South Africa vehicle sales down 1% in 2018

Despite increases in medium- and heavy-commercial vehicle sales in South Africa last year, overall vehicle sales were down, due to disappointing car and LCV sales, NAAMSA reports. 

Stronger sales of medium and heavy commercial vehicles “suggest an improvement in capital investment sentiment in South Africa”, says the National Association of Automobile Manufacturers of South Africa (NAAMSA).

Negative picture
However, the overall picture is negative. Last year, 552,190 personal cars and commercial vehicles were sold in South Africa (pictured: Johannesburg), 5,513 units (-1%) less than in 2017.

True, sales of heavy commercial vehicles rose last year by 6.5% to 19,579 units, and those of medium commercial vehicles by 0.3% to 7,913 units. But the much bigger category of light commercial vehicles (LCVs) dropped by 3,865 units (-2.4%) to 159,452. 
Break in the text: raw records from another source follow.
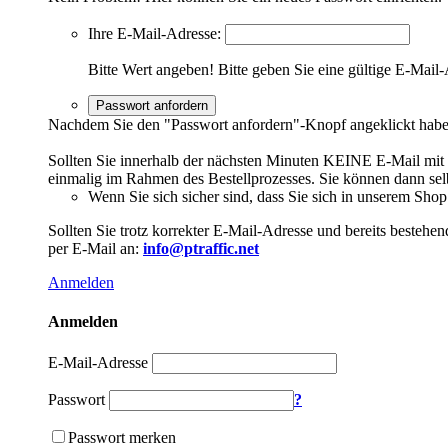
Ihre E-Mail-Adresse:
Bitte Wert angeben!
Bitte geben Sie eine gültige E-Mail-
Passwort anfordern
Nachdem Sie den "Passwort anfordern"-Knopf angeklickt haben,
Sollten Sie innerhalb der nächsten Minuten KEINE E-Mail mit Ih
einmalig im Rahmen des Bestellprozesses. Sie können dann selbs
Wenn Sie sich sicher sind, dass Sie sich in unserem Shop b
Sollten Sie trotz korrekter E-Mail-Adresse und bereits besteh
per E-Mail an:
info@ptraffic.net
Anmelden
Anmelden
E-Mail-Adresse
Passwort
?
Passwort merken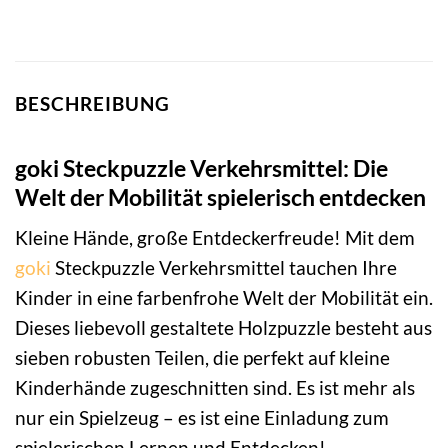
BESCHREIBUNG
goki Steckpuzzle Verkehrsmittel: Die
Welt der Mobilität spielerisch entdecken
Kleine Hände, große Entdeckerfreude! Mit dem
goki
Steckpuzzle Verkehrsmittel tauchen Ihre
Kinder in eine farbenfrohe Welt der Mobilität ein.
Dieses liebevoll gestaltete Holzpuzzle besteht aus
sieben robusten Teilen, die perfekt auf kleine
Kinderhände zugeschnitten sind. Es ist mehr als
nur ein Spielzeug – es ist eine Einladung zum
spielerischen Lernen und Entdecken!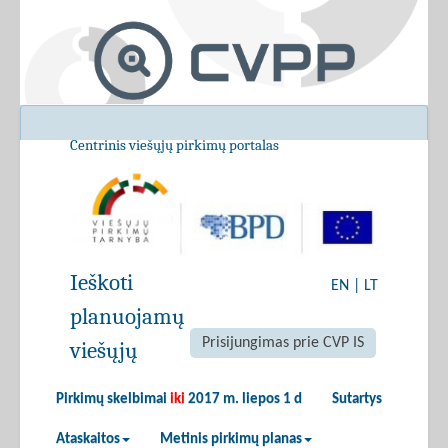
Centrinis viešųjų pirkimų portalas
Ieškoti
EN
|
LT
planuojamų
Prisijungimas prie CVP IS
viešųjų
Pirkimų skelbimai
iki
2017 m. liepos 1 d
Sutartys
Ataskaitos
Metinis pirkimų planas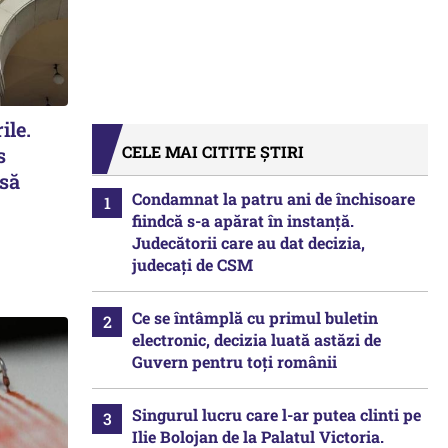
ile.
CELE MAI CITITE ȘTIRI
s
 să
Condamnat la patru ani de închisoare
fiindcă s-a apărat în instanță.
Judecătorii care au dat decizia,
judecați de CSM
Ce se întâmplă cu primul buletin
electronic, decizia luată astăzi de
Guvern pentru toți românii
Singurul lucru care l-ar putea clinti pe
Ilie Bolojan de la Palatul Victoria.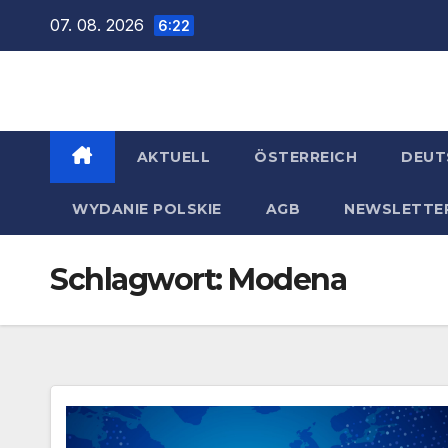
Zum
07. 08. 2026
6:22
Inhalt
springen
AKTUELL
ÖSTERREICH
DEUT
WYDANIE POLSKIE
AGB
NEWSLETTE
Schlagwort:
Modena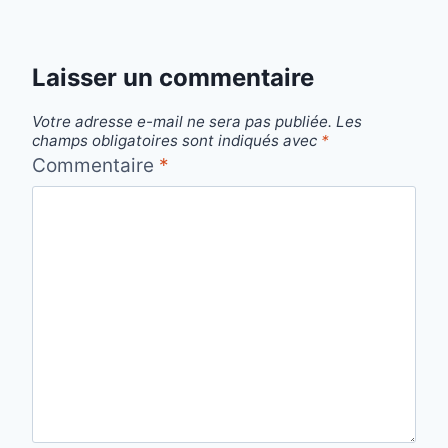
Laisser un commentaire
Votre adresse e-mail ne sera pas publiée.
Les
champs obligatoires sont indiqués avec
*
Commentaire
*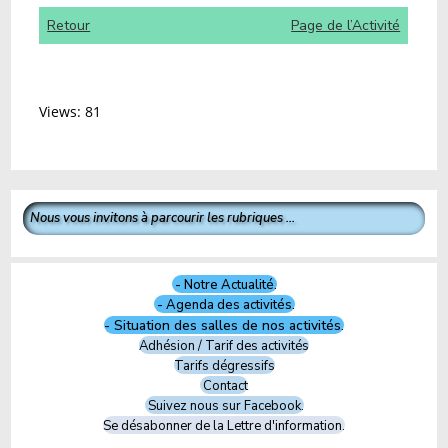
Retour
Page de l’Activité
Views: 81
Nous vous invitons à parcourir les rubriques ...
- Notre Actualité.
- Agenda des activités.
- Situation des salles de nos activités.
Adhésion / Tarif des activités
Tarifs dégressifs
Contact
Suivez nous sur Facebook.
Se désabonner de la Lettre d'information.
Together, this equates to an overall decline of commercial-vehicle sales by 2.1%, compared to 2017. The slighter decline (-0.8%) in the much larger personal car category represents a drop by 2,868 units to 365,246 units sold.

Strong contribution
“The fall in new-car and LCV sales occurred despite the strong contribution by the car rental sector during the year, attractive sales incentives by automotive companies and an improvement in new-vehicle affordability in real terms”, the NAAMSA statement continued.

The automotive sector contributes around 7.7% to South Africa’s GDP. Its real-time decline, which has persisted over a number of years despite last year’s modest rebound (+1.9%), has a major impact on the country’s overall economic fortunes. Back in 2014, overall vehicle sales were at 643,744 units, 16.5% higher than in 2018.

Business confidence
According to NAAMSA, the latest decline reflects not just the weak macro-economic environment (less than 1% growth in 2018 vs. 5.6% growth in 2006), pressure on disposable incomes and fragile business and consumer confidence, but also last November’s 0.25% increase in interest rates, impacting negatively on vehicle financing.   

And indeed, the figures for December show a substantial decrease for both LCVs (-7%, year-on-year) and medium commercial vehicles (-10.1%). On the other hand, the sale of heavy commercial vehicles rose by 13.8% compared to December 2017, and new-car sales declined by just 0.2%.

Brighter note
On a brighter note, exports for December rose by a whopping 56.3% to 31,437 units – a major contributor to the industry’s overall annual record.  

Of the total reported industry sales of 39,984 units last December 85% were dealer sales, 9.3% represented sales to the rental industry, 3.2% went to government fleets and 2.5% to industry corporate fleets. 

For next year, NAAMSA predicts a modest rise in overall sales, to 558,000 (+1%), with the biggest relative gain to be made by the LCV section (+1.6%, to 162,000 units).